Tuesday, April 6, 2021

Russian feudal lords used to condemn some of their servants to serve as simple animals.

Russian feudal lords used to condemn some of their servants to serve as simple animals. Feudal laws allowed Lords to freely condemn some of their servants to lose the few rights they still had, and they received the same conditions and treatment as rural animals or livestock. The sentences fell on highly indebted servants, criminals, lazy people, homosexuals, rebels, alcoholics, the most violent and indoctrinated, were condemned to no longer being servants, but to true farm animals. Naturally, they were chosen from the greatest, rude, strong and stupid servants.

Most servants could have families, houses and a poor and dignified life, animal servants could not. They were treated with brutal violence and cruelty by everyone, even other servants.

To mark their condition and difference, they were always kept naked, chained and gagged, as animals do not dress or speak. It was common to cut the tongue so that they could never speak again.

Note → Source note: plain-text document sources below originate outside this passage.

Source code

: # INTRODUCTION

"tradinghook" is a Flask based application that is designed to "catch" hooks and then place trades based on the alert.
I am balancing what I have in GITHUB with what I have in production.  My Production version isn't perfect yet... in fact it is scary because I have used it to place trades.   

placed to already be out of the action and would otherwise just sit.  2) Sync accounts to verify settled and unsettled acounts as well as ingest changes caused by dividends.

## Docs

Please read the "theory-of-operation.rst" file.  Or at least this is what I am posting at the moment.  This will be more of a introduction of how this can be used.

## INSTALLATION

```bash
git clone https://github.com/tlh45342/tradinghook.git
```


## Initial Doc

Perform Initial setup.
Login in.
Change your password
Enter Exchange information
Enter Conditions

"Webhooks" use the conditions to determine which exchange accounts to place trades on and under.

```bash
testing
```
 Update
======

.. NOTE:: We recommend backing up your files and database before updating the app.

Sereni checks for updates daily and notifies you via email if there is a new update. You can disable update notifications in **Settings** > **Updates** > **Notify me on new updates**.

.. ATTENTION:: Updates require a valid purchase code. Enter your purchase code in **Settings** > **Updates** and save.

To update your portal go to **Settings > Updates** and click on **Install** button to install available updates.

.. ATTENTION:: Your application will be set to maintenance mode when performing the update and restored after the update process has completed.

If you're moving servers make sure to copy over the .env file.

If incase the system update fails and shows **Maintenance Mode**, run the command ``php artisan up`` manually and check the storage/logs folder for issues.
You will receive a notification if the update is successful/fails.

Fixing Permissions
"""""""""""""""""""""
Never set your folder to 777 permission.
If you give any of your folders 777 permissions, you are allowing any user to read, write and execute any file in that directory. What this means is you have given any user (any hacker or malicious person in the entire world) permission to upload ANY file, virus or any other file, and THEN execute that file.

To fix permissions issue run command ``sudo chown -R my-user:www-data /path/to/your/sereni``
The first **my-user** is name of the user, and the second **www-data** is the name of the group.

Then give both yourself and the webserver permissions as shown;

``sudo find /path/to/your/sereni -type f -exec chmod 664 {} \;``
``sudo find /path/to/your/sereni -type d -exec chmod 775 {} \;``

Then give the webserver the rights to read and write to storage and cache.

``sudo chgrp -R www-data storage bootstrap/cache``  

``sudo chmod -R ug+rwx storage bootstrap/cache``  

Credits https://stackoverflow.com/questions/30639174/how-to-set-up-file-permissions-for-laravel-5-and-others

On farms, they worked like beasts of burden, pulling carts, plows, or carrying heavy loads. They were kept naturally among the other animals, in the stables and pig pens, where they are treated and fed with pigs, horses and cattle.

In the farms these animals were seen frequently and naturally, there was no discomfort or strangeness. However, when any of them were taken to the cities, the citizens looked at these beasts with a mixture of disgust and contempt. The urban palaces of the feudal lords, often received some of these animals to pull carts or maintenance works.


The dirty aspect and the stench that these animals bothered some bourgeois. What bothered the elites was not a religious, moral or humanitarian issue, it was the ugliness, the dirty appearance and the stinking smell. Horses could be beautiful, clean and even smell good, these animals could not.

It was not seen as something sinful, cruel, unjust or wrong, it was just an unpleasant matter to deal with, a matter of inelegance.